Friday 16 August 2019

Porter Lake School 1928 - 1952

This is an old schoolhouse in rural Alberta somewhat close to Edgerton, Alberta. The last time I was here was last winter and it was freezing cold. It looks a lot better in the summer.

They is one of the better rural schools. A lot of them were small and not well built. It was likely a community centre after it ceased being a school. At one time there must have been a lot of children in the area to warrant a school this size. 

You can get in the school. There are some chairs and some old stools as well as an old piano and stove. The structure seemed safe enough. I thought about checking out the basement and passed on that. When I was outside again I noticed the basement walls were starting to bow so not going into the basement was a good idea.

I have a weakness for window photos.

Thursday 15 August 2019

I might be getting too old for this . . .

This last Tuesday I had the day off. The weather looked like it might be decent so I wanted to take the motorcycle out on the highway. A friend of mine came with me on his motorcycle.

From Edmonton we took the highway to Rocky Mountain House, to Nordegg then up the Icefields Parkway to Jasper then took the Yellowhead Highway home. Highway 39 to Highway 22 to Highway 11 to Highway 93 to Highway 16 home if you are inclined to look it up. The trip was about 900km. We left just after nine in the morning and got back after eleven at night. We got rained on a couple of times. Stopped at a few places for food and walked in to a couple of waterfalls at different stops.

At Evansburg on the way home it was starting to get dark when we made our last stop for gas. That is when I discovered that my headlights were not working. After fiddling around with things for about half an hour my lights starting working. The motorcycle had developed some interesting electrical issues. On the plus side I can now start my bike without having to press the start button. 

I was still an hour from home. On the highway in Alberta in August at ten at night it is chilly.  It is dark, a little foggy, and you have to be vigilant for suicidal deer. When I finally got home I peeled my clothes off and left them where they fell. I was stiff and chilled and took a hot shower before turning in. The next morning I was damn stiff.

My friend, who is the same age as me, remarked a few times during the ride that he wants to take long trips like this, his body however does not want to co-operate. I might have to agree with him. I was never in the greatest physical shape but I could do long rides with few problems. Now it is becoming a different story. We are getting older.

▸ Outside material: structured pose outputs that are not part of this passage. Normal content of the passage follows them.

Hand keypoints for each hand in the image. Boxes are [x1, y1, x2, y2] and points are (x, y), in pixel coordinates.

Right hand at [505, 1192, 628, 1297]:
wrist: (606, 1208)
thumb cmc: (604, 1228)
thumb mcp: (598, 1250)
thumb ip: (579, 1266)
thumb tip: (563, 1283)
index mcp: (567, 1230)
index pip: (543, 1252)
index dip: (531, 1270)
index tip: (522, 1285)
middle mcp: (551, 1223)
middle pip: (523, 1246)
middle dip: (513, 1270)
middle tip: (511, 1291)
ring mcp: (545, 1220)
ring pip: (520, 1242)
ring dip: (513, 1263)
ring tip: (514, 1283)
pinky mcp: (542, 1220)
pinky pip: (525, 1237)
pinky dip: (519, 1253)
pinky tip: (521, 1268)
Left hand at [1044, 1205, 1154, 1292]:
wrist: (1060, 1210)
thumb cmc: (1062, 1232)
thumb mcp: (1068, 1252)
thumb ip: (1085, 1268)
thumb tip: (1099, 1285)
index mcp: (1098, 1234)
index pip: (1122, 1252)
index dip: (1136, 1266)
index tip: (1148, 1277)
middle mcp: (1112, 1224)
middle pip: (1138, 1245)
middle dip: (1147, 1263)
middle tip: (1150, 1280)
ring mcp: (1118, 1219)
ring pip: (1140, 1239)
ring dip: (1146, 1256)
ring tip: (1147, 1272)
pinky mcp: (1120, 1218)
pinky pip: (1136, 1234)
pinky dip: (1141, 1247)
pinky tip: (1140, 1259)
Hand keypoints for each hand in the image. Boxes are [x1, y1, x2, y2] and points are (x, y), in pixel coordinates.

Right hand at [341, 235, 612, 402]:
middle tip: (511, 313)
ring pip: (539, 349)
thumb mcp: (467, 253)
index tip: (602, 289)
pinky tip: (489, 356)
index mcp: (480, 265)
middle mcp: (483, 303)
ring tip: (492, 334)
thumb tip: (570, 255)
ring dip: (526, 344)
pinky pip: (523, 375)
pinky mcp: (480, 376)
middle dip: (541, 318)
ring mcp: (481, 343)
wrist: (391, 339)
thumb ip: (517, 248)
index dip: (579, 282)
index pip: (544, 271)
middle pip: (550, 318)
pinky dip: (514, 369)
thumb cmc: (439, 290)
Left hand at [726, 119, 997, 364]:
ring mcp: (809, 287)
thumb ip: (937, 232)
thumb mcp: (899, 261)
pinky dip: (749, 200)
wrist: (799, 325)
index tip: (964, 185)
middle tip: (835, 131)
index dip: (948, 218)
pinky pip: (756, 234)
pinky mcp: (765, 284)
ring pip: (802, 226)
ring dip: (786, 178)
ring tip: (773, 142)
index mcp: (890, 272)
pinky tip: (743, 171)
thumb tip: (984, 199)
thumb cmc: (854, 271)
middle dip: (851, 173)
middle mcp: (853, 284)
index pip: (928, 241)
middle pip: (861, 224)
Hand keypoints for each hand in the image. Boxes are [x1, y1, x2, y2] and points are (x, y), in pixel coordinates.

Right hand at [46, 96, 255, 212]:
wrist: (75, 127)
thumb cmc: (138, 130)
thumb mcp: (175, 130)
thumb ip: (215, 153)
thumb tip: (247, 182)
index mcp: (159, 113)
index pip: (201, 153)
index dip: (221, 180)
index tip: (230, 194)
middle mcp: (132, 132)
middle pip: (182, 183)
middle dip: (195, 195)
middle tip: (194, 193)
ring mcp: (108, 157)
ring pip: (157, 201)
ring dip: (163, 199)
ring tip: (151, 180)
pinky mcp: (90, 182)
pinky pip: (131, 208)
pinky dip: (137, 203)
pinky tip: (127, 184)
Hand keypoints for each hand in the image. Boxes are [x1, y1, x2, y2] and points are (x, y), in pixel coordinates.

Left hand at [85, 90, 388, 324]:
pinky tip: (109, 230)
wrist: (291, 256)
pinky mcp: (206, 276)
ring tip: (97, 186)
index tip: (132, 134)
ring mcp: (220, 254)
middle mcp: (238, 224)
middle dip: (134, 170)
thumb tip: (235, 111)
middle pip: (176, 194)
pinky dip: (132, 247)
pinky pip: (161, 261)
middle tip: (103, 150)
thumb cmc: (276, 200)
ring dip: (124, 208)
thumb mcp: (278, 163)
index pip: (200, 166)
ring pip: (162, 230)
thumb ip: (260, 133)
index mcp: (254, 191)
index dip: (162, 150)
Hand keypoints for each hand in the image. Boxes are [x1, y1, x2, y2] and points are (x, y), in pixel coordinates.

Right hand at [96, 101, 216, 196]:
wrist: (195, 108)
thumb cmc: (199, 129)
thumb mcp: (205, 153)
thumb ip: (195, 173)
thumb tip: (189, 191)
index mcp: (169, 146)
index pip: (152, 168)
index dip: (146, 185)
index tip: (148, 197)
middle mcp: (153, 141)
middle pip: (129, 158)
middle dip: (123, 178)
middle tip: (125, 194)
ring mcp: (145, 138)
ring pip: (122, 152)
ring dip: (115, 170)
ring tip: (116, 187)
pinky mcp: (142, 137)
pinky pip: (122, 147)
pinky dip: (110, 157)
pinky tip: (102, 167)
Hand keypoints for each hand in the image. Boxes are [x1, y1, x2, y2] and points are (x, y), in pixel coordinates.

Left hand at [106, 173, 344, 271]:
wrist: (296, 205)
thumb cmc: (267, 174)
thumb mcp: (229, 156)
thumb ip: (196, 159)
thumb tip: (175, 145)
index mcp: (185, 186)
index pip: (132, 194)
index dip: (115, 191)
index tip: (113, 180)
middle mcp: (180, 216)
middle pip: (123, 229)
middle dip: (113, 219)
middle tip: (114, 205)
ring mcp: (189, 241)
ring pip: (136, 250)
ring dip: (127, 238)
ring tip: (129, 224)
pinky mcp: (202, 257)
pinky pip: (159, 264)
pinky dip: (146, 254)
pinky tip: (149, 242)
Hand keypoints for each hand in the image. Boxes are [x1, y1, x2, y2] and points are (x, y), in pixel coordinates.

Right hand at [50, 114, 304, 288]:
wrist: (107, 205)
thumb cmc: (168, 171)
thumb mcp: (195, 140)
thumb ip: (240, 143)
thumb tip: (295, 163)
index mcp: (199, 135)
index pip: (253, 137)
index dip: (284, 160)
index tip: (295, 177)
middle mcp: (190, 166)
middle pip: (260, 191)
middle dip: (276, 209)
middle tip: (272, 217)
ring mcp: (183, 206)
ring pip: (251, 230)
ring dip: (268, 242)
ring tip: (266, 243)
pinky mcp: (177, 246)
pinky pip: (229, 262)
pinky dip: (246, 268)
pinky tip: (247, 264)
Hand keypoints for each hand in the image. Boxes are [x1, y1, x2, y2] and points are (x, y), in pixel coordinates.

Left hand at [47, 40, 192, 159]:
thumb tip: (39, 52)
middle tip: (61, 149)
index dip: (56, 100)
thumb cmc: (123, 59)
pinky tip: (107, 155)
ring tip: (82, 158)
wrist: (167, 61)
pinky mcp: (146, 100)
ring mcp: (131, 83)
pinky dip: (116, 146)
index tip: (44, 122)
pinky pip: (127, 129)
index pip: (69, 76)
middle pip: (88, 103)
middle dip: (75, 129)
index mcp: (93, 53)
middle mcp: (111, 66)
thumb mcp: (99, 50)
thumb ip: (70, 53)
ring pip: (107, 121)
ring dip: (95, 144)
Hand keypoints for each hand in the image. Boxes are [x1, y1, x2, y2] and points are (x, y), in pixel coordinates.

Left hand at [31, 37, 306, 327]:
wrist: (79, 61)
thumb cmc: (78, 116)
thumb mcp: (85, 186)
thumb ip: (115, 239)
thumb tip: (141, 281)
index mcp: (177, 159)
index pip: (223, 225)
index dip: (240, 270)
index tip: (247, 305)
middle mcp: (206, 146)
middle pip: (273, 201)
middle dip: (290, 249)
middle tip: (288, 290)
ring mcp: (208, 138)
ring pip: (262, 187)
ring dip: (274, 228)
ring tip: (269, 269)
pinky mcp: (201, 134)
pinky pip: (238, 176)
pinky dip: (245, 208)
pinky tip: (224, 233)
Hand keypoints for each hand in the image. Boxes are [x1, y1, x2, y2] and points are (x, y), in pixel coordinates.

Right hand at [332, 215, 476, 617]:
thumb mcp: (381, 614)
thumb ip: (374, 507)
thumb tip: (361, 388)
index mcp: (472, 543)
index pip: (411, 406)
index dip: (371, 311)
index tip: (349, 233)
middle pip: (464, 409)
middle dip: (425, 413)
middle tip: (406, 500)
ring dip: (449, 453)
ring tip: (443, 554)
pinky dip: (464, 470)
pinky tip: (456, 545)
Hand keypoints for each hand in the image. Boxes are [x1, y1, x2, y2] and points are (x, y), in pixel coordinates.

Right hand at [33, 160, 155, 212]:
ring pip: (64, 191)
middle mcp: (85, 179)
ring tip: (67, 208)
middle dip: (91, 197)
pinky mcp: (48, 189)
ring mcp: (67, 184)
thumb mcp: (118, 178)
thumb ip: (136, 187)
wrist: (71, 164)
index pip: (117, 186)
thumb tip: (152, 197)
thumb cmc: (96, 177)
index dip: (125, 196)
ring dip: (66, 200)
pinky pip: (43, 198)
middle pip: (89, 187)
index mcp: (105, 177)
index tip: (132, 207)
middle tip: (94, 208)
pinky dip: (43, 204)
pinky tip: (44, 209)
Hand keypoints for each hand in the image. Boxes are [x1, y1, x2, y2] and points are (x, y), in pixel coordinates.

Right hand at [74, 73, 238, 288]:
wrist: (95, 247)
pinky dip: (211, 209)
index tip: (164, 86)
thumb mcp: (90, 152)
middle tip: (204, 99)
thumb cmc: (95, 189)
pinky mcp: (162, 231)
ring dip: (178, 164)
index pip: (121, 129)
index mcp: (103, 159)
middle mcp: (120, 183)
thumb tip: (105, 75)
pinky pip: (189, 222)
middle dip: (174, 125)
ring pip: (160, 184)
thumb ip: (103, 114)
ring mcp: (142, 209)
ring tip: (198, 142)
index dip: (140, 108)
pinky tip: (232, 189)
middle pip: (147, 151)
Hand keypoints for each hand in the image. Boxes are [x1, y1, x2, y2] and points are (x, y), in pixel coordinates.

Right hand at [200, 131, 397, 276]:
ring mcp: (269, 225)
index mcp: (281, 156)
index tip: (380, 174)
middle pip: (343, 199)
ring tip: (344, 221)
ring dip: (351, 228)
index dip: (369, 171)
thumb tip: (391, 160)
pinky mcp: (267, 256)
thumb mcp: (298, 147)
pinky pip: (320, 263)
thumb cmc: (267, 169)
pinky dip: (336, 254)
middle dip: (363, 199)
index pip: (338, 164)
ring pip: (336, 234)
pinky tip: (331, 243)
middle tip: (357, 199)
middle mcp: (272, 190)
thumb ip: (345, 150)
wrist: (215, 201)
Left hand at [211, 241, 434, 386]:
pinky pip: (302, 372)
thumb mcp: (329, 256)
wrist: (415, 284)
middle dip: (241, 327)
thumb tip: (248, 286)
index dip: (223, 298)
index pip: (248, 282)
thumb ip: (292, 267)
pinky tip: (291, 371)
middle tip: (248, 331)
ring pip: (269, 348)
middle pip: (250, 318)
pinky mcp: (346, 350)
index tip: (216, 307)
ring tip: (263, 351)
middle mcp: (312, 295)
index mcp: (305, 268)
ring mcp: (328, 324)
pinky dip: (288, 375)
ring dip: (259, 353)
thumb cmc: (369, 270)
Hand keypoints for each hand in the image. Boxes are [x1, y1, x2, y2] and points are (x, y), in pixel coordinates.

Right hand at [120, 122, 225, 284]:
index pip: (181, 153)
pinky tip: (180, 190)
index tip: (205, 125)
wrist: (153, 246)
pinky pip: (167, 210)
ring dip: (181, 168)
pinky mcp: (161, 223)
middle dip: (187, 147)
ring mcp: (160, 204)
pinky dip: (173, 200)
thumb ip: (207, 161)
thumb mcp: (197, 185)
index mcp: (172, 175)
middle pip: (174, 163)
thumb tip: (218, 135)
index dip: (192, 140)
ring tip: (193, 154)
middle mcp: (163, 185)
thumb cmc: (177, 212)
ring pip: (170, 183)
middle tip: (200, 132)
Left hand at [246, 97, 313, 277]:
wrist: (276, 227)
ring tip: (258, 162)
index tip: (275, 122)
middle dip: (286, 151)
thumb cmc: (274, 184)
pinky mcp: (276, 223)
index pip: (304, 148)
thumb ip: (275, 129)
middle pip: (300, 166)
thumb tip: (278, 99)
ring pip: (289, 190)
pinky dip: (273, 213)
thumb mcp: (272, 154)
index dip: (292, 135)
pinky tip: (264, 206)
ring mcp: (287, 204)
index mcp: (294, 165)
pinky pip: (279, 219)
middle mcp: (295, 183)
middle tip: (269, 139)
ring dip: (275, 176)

I have a hike with another friend this coming weekend. I will see what kind of condition I am in after that.

A Barn in Marquette

I was in Marquette, Manitoba one summer evening and photographed this classic old barn. I recently learned that this kind of roof is called a gambrel roof.

The barn still has a bit of red paint clinging to the wood under the edge of the roof, but most of the paint has worn off over the years.

- Steve Boyko

Wednesday 14 August 2019

Alberta ghost town

Cairns is a ghost town. I had made a couple of attempts to get here over the last few years. Part of the problem was I was not exactly sure where it was and it was not the place to take a car. The road is not rough, it is soft. The road in is dirt and almost sandy in spots. It is not a road that is used regularly.

There is a plaque not far from the town marker. It reads in part:

“The Cairns area was first settled by homesteaders in 1907. Later that year the Canadian Pacific Railway surveyed the rail line, laid out the townsite and named it Cairns. Trains started running in 1910, and Cairns became a bustling hamlet, the hub of a closely-knit agricultural community. Drought, depression, influenza and two world wars took their toll. In 1959 when the post office and store closed, Cairns silently became a ghost town.”

There are no residents and only two buildings left.

I believe this is the old hall that was used for church services.

I think this is the old store/post office. I could get one good angle to get a photo of this building. It was behind a fence, obscured by some trees, and I had to walk up a short bank to get a decent view.

A number of prairie towns started and disappeared without a trace. Nice to see they put up a marker to remember it.